We are sorry for the inconvenience our phase I manuscript may have caused.
References
- Andersen M, Schønnemann KR, Yilmaz M, Jensen HA, Vestermark LW, Pfeiffer P. Phase I study of docetaxel, oxaliplatin and capecitabine (TEX) as first line therapy to patients with advanced gastro-oesophageal cancer. Acta Oncol 2010 Apr 29. [Epub ahead of print]
- Van Cutsem E, Moiseyenko VM, Tjulandin S, Majlis A, Constenla M, Boni C, . Phase III study of docetaxel and cisplatin plus fluorouracil compared with cisplatin and fluorouracil as first-line therapy for advanced gastric cancer: A report of the V325 Study Group. J Clin Oncol 2006;24: 4991–7.

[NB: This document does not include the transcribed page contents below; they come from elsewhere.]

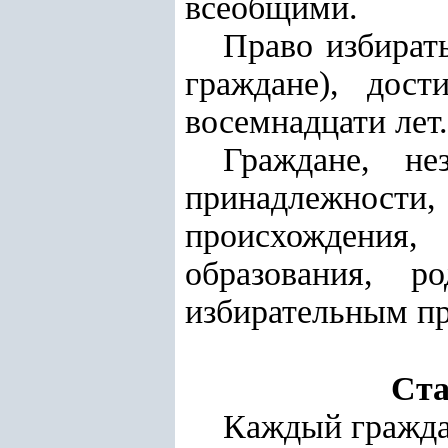
всеобщими.
Право избират
граждане), дос
восемнадцати лет
.
Граждане, не
принадлежности
происхождения
образования, р
избирательным пр
Ста
Каждый гражда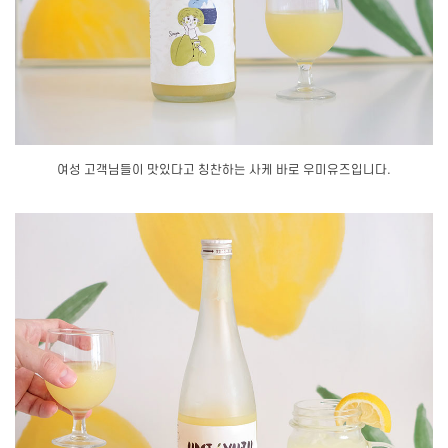
여성 고객님들이 맛있다고 칭찬하는 사케 바로 우미유즈입니다.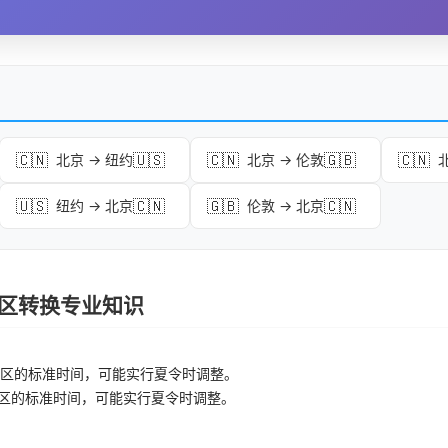
🇨🇳
🇺🇸
🇨🇳
🇬🇧
🇨🇳
北京 → 纽约
北京 → 伦敦
🇺🇸
🇨🇳
🇬🇧
🇨🇳
纽约 → 北京
伦敦 → 北京
 时区转换专业知识
区的标准时间，可能实行夏令时调整。
区的标准时间，可能实行夏令时调整。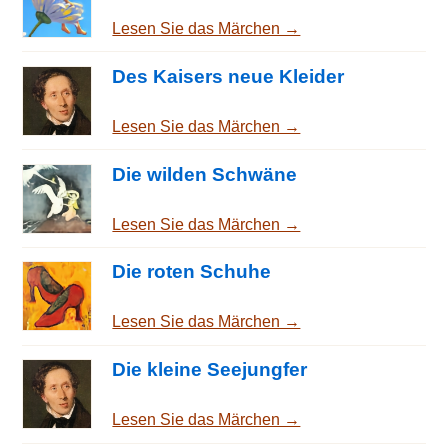
Lesen Sie das Märchen →
Des Kaisers neue Kleider
Lesen Sie das Märchen →
Die wilden Schwäne
Lesen Sie das Märchen →
Die roten Schuhe
Lesen Sie das Märchen →
Die kleine Seejungfer
Lesen Sie das Märchen →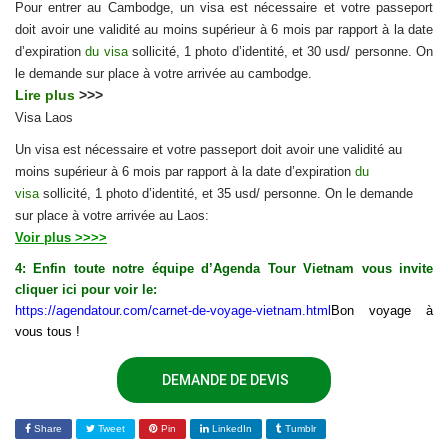
Pour entrer au Cambodge, un visa est nécessaire et votre passeport
doit avoir une validité au moins supérieur à 6 mois par rapport à la date
d’expiration
du visa
sollicité, 1 photo d’identité, et 30 usd/ personne. On
le demande sur place à votre arrivée au cambodge.
Lire plus
>>
>
Visa Laos
Un visa est nécessaire et votre passeport doit avoir une validité au
moins supérieur à 6 mois par rapport à la date d’expiration
du
visa
sollicité, 1 photo d’identité, et 35 usd/ personne. On le demande
sur place à votre arrivée au Laos:
Voir plus >>>>
4: Enfin toute notre équipe d’Agenda Tour Vietnam vous invite
cliquer ici pour voir le:
https://agendatour.com/carnet-de-voyage-vietnam.html
Bon voyage à
vous tous !
DEMANDE DE DEVIS
Share
Tweet
Pin
LinkedIn
Tumblr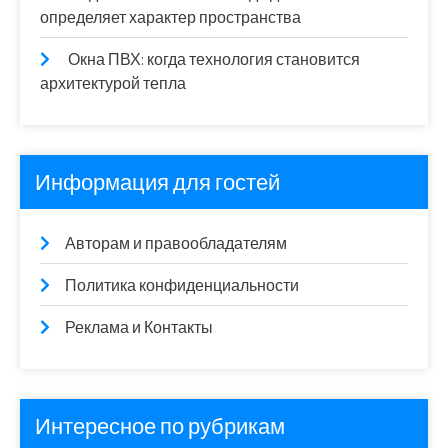
определяет характер пространства
Окна ПВХ: когда технология становится
архитектурой тепла
Информация для гостей
Авторам и правообладателям
Политика конфиденциальности
Реклама и Контакты
Интересное по рубрикам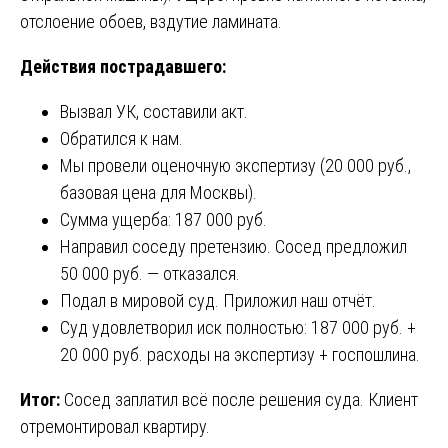
отслоение обоев, вздутие ламината.
Действия пострадавшего:
Вызвал УК, составили акт.
Обратился к нам.
Мы провели оценочную экспертизу (20 000 руб.,
базовая цена для Москвы).
Сумма ущерба: 187 000 руб.
Направил соседу претензию. Сосед предложил
50 000 руб. — отказался.
Подал в мировой суд. Приложил наш отчёт.
Суд удовлетворил иск полностью: 187 000 руб. +
20 000 руб. расходы на экспертизу + госпошлина.
Итог:
Сосед заплатил всё после решения суда. Клиент
отремонтировал квартиру.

- Le Tourneau C, Lee J, Siu L. Dose escalation methods in phase I cancer clinical trials. J Natl Can 2009;101: 708–20.
- Shah MA, Shibata S, Stoller RG, Kemeny M, Ritch PS, Krishnamurthi SS. Random assignment multicenter phase II study of modified docetaxel, cisplatin, fluorouracil (mDCF) versus DCF with growth factor support (GCSF) in metastatic gastroesophageal adenocarcinoma (GE) [abstract 4014]. J Clin Oncol 2010.